Published July 18, 2006

Home leasing deals rise 15.8%
Increased demand from relocating expats, prime districts most popular


THE number of residential leasing transactions increased to 8,807 over the first three months of this year. This represents a 15.8 per cent increase compared to the same period last year when the number of transactions was 7,599.

And according to Savills Singapore senior manager Wallace Chu, there have been 3,284 leases registered in April and May so far. 'These are just the preliminary numbers and I am confident the final figure for Q2 could top the previous quarter,' he said.

Mr Chu said that Districts 9, 10, 11, 15, 16 and 21 are the most popular residential districts among lessees. An analysis based on the latest full-year figures in 2005 by Savills revealed that District 10 registered the most leases - 17 per cent or 5,887 out of a total of 33,874.

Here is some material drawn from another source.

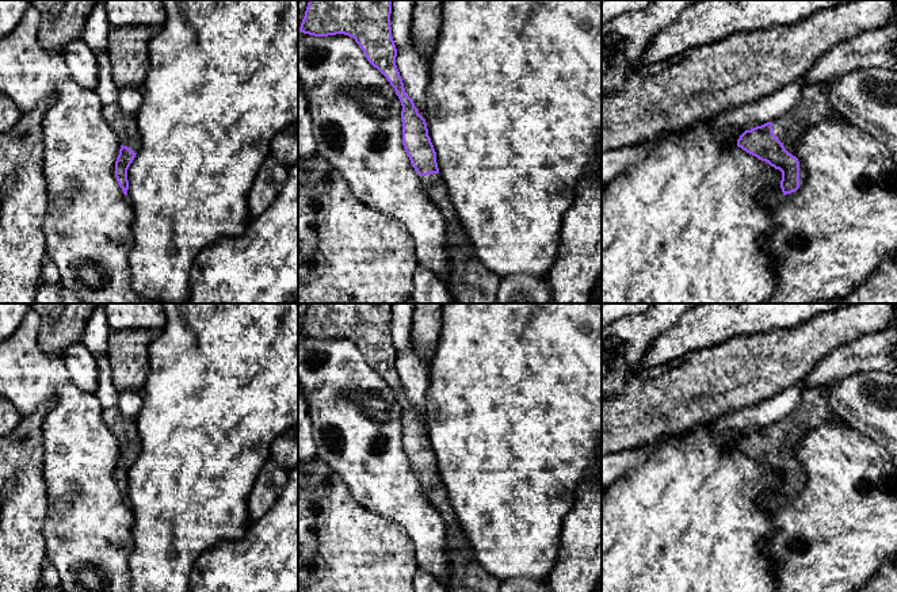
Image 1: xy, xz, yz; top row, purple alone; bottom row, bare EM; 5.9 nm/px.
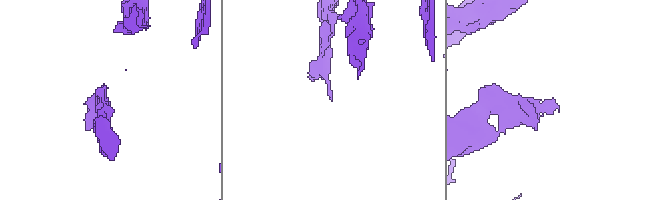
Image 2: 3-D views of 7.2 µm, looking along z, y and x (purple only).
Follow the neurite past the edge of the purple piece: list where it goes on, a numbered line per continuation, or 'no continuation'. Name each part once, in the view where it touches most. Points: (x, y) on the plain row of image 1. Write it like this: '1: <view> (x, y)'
1: yz (813, 409)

District 15 - which includes Katong, Joo Chiat and Amber Road - came in second with 3,872 transactions, beating District 9's 3,474 leases. Mr Chu said one explanation for District 15's popularity could be the sheer number of developments there.

The most expensive homes for rent are in District 10 with developments like Ardmore Park, Spring Grove and The Wilby Residence fetching average rents of $48.64 psm pm, $32.17 psm pm and $34.12 psm pm (as of Q1 2006) respectively.

The Bayshore, costing $17.24 psm pm in District 16, had the most number of units leased - 75 units. Valley Park ($26.99 psm pm) in District 10 had 71 units leased and Aspen Heights ($30.08 psm pm) in District 9 had 66 units leased.

Rents also depend on the age of the development, and Mr Chu noted that the rental gap for developments less than five years old and those older than five years has ranged between 33-38 per cent for the last seven quarters.

Mr Chu said that the increase in leasing activity is due in part to the number of expatriates in Asian countries like Hong Kong and Japan relocating to Singapore. 'They come from sectors like banking and R&D,' he said. Based on Savills' own data, Mr Chu said that these expatriates are senior executives with housing allowances of at least $15,000 per month.

With increased housing allowances, Mr Chu said that expatriates are looking for larger apartments and landed property.

He said that the volume for detached and terrace houses was 20 per cent more in the first quarter of this year than in the first quarter of 2005. He added that apart from the prime districts, landed property in Districts 15 and 16 were also popular with expatriates.

Those keen on buying property as an investment will be interested to know that gross rental yields are on par with Hong Kong at between 3.5-4.5 per cent. Those with a higher appetite for risk may want to consider China; Mr Chu said yields in Shanghai are 7-8 per cent.